- フォルツァ!ひでまる
- Created by: Sunny Side Up [ja]
- Developed by: Hideo Takayashiki
- Directed by: Yoshihiro Takamoto
- Music by: Yuko Fukushima; Kaeru Mizugaki;
- Country of origin: Japan
- Original language: Japanese
- No. of episodes: 26

Production
- Producers: Takeshi Sasamura (TV Tokyo); Naoki Sasada;
- Animator: Gallop
- Production companies: TV Tokyo; NAS;

Original release
- Network: TV Tokyo, TVO, TVA, TVh
- Release: April 6 – September 28, 2002

Related

Hidemaru the Soccer Boy
- Written by: Makoto Mizobuchi
- Published by: Shogakukan
- Magazine: CoroCoro Comic
- Original run: 2002 – 2003
- Volumes: 2

= Forza! Hidemaru =

Japanese anime television series

Forza! Hidemaru (フォルツァ!ひでまる, Forutsa! Hidemaru) is a Japanese anime television series. It was produced by NAS and aired on TV Tokyo for twenty-six episodes. Enoki Films licensed the series as Forza! Mario, and NAS refers to the series by that name on its English website. The series, about a boy who wants to play soccer, aired in 2002, the year of the FIFA World Cup in Japan and Korea.

Jonathan Clements and Helen McCarthy, the authors of The Anime Encyclopedia, Revised & Expanded Edition: A Guide to Japanese Animation Since 1917, wrote that the series "seems far out of its time in the early 21st century" but "the very young audience sees" the sports tropes "with fresh eyes." A manga adaptation, Hidemaru The Soccer Boy by Makoto Mizobuchi, was serialized in Shogakukan's Corocoro Comic.

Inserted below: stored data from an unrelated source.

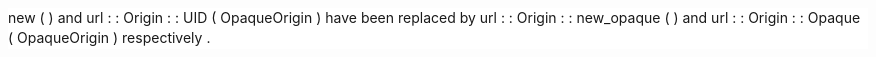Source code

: new
(
)
and
url
:
:
Origin
:
:
UID
(
OpaqueOrigin
)
have
been
replaced
by
url
:
:
Origin
:
:
new_opaque
(
)
and
url
:
:
Origin
:
:
Opaque
(
OpaqueOrigin
)
respectively
.
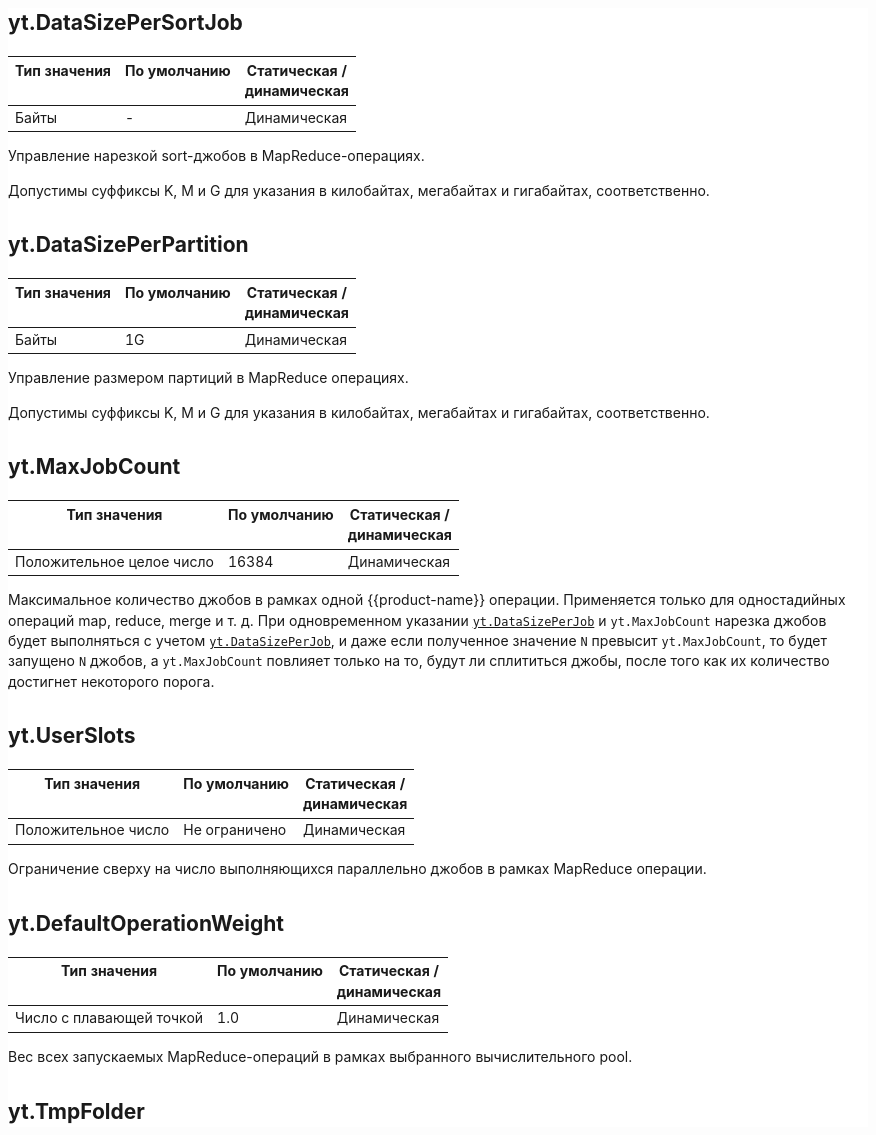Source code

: ## yt.DataSizePerSortJob

| Тип значения | По умолчанию | Статическая /<br/>динамическая |
| --- | --- | --- |
| Байты | - | Динамическая |

Управление нарезкой sort-джобов в MapReduce-операциях.

Допустимы суффиксы K, M и G для указания в килобайтах, мегабайтах и гигабайтах, соответственно.

## yt.DataSizePerPartition

| Тип значения | По умолчанию | Статическая /<br/>динамическая |
| --- | --- | --- |
| Байты | 1G | Динамическая |

Управление размером партиций в MapReduce операциях.

Допустимы суффиксы K, M и G для указания в килобайтах, мегабайтах и гигабайтах, соответственно.

## yt.MaxJobCount

| Тип значения | По умолчанию | Статическая /<br/>динамическая |
| --- | --- | --- |
| Положительное целое число | 16384 | Динамическая |

Максимальное количество джобов в рамках одной {{product-name}} операции. Применяется только для одностадийных операций map, reduce, merge и т. д. При одновременном указании [`yt.DataSizePerJob`](#datasizeperjob) и `yt.MaxJobCount` нарезка джобов будет выполняться с учетом [`yt.DataSizePerJob`](#datasizeperjob), и даже если полученное значение `N` превысит `yt.MaxJobCount`, то будет запущено `N` джобов, а `yt.MaxJobCount` повлияет только на то, будут ли сплититься джобы, после того как их количество достигнет некоторого порога.

## yt.UserSlots

| Тип значения | По умолчанию | Статическая /<br/>динамическая |
| --- | --- | --- |
| Положительное число | Не ограничено | Динамическая |

Ограничение сверху на число выполняющихся параллельно джобов в рамках MapReduce операции.

## yt.DefaultOperationWeight

| Тип значения | По умолчанию | Статическая /<br/>динамическая |
| --- | --- | --- |
| Число с плавающей точкой | 1.0 | Динамическая |

Вес всех запускаемых MapReduce-операций в рамках выбранного вычислительного pool.

## yt.TmpFolder
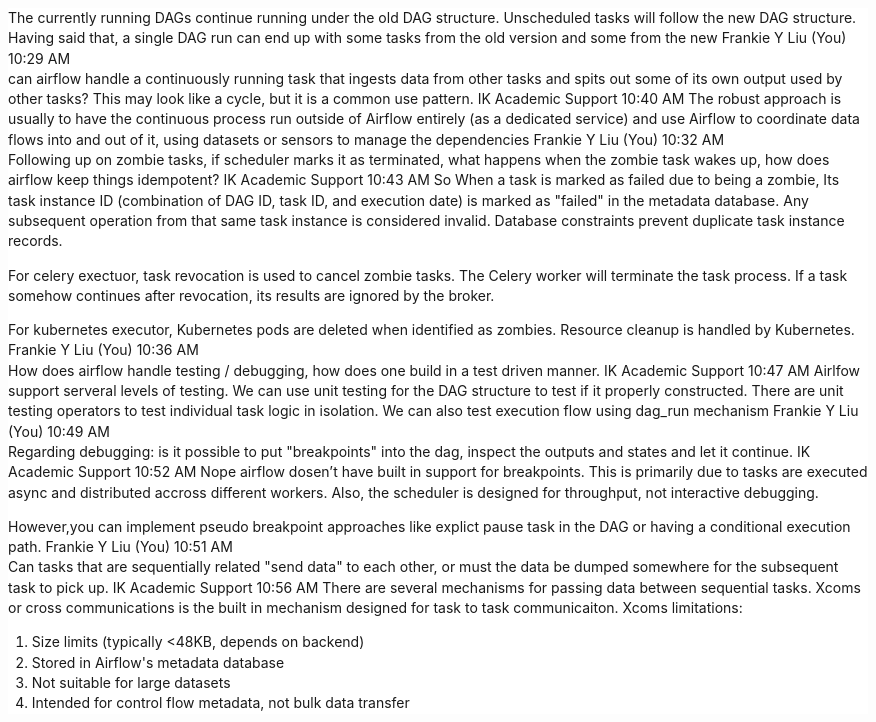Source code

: The currently running DAGs continue running under the old DAG structure. Unscheduled tasks will follow the new DAG structure. Having said that, a single DAG run can end up with some tasks from the old version and some from the new
Frankie Y Liu (You) 10:29 AM  
can airflow handle a continuously running task that ingests data from other tasks and spits out some of its own output used by other tasks?   This may look like a cycle, but it is a common use pattern.
IK Academic Support 10:40 AM 
The robust approach is usually to have the continuous process run outside of Airflow entirely (as a dedicated service) and use Airflow to coordinate data flows into and out of it, using datasets or sensors to manage the dependencies
Frankie Y Liu (You) 10:32 AM  
Following up on zombie tasks, if scheduler marks it as terminated, what happens when the zombie task wakes up, how does airflow keep things idempotent?
IK Academic Support 10:43 AM 
So When a task is marked as failed due to being a zombie, Its task instance ID (combination of DAG ID, task ID, and execution date) is marked as "failed" in the metadata database. Any subsequent operation from that same task instance is considered invalid. Database constraints prevent duplicate task instance records.

For celery exectuor, task revocation is used to cancel zombie tasks. The Celery worker will terminate the task process. If a task somehow continues after revocation, its results are ignored by the broker.

For kubernetes executor,  Kubernetes pods are deleted when identified as zombies. Resource cleanup is handled by Kubernetes.
Frankie Y Liu (You) 10:36 AM  
How does airflow handle testing / debugging, how does one build in a test driven manner.
IK Academic Support 10:47 AM 
Airlfow support serveral levels of testing. We can use unit testing for the DAG structure to test if it properly constructed. There are unit testing operators to test individual task logic in isolation.  We can also test execution flow using dag_run mechanism
Frankie Y Liu (You) 10:49 AM  
Regarding debugging:  is it possible to put "breakpoints" into the dag, inspect the outputs and states and let it continue.
IK Academic Support 10:52 AM 
Nope airflow dosen’t have built in support for breakpoints. This is primarily due to tasks are executed async and distributed accross different workers.  Also, the scheduler is designed for throughput, not interactive debugging. 

However,you can implement pseudo breakpoint approaches like explict pause task in the DAG or having a conditional execution path.
Frankie Y Liu (You) 10:51 AM  
Can tasks that are sequentially related "send data" to each other, or must the data be dumped somewhere for the subsequent task to pick up.
IK Academic Support 10:56 AM 
There are several mechanisms for passing data between sequential tasks. Xcoms or cross communications is the built in mechanism designed for task to task communicaiton. Xcoms limitations:

1) Size limits (typically <48KB, depends on backend)
2) Stored in Airflow's metadata database
3) Not suitable for large datasets
4) Intended for control flow metadata, not bulk data transfer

Hidemaru appeared on the website nakata.net, Hidetoshi Nakata's official website.

==Characters==
Clements and McCarthy stated that the cast consists of "wacky animals in sports getup" with a fox, two fat hippopotamus girls, dogs, horses, and rabbits.
- Hidemaru (ひでまる) / Mario – The main character, Hidemaru is a dog. His voice actress is Mayumi Asano.
- Sen-no-Joe (千の丞 Sen no Jō) – An old dog man who gives advice to Hidemaru on how to play the game. He had previously coached a team but lost the enthusiasm after the end of that team. His voice actor is Masaharu Satō.
- Nana (ナナ) – Sen-no-Joe's granddaughter and a dog. Enoki Films described her as the "Madonna of the team." Her voice actress is Sakura Nogawa.
- Rey (レイ Rei) – The team's cheerleader. Her voice actress is Misa Kimura (木村 美佐 Kimura Misa).
- Joe (ジョー Jō) – Described by Enoki Films as a cool' and affected sportsman." Joe is a Cheetah and a fast runner, Flora is in love with him. His voice actor is Daisuke Kishio.
- Kaizer (カイザー Kaizā) – The son of the owner of Club No. 1 (クラブNO.1 Kurabu No. 1) and the Wolf captain of that club. His voice actor is Kentarō Itō.
- Riki (リキ)
- Miki (ミキ) and Mika (ミカ) – Two hippo girls
- Flora (フローラ Furōra) – A rich wolf girl who is madly in love with Joe, and finances the team in order to be allowed to join as a cheerleader.
- Jūbei (十兵衛)
- Kiyoshirō (清四郎)
- Gengorō (源五郎) and Hanjirō (半次郎) – A mouse and bear whom are friends with Hidemaru.
- Ranmaru (蘭丸) – A little dog boy.
- Kyūtarō (キュータロウ) – An otter on Hidemaru's team.
- Dorufu (ドルフ) – A Dog.
- Inokuma (イノクマ) – A Boar boy.
- Kakunoshin (角の進) – A Ox boy.
- Kintarō (金太郎) – A Bear boy.
- Bison (バイソン Baison) – A Bison on Kaizer's team.
- Yanosuke (八の助) and Kunosuke (九の助) – Two crows that are part of Kaizer's team.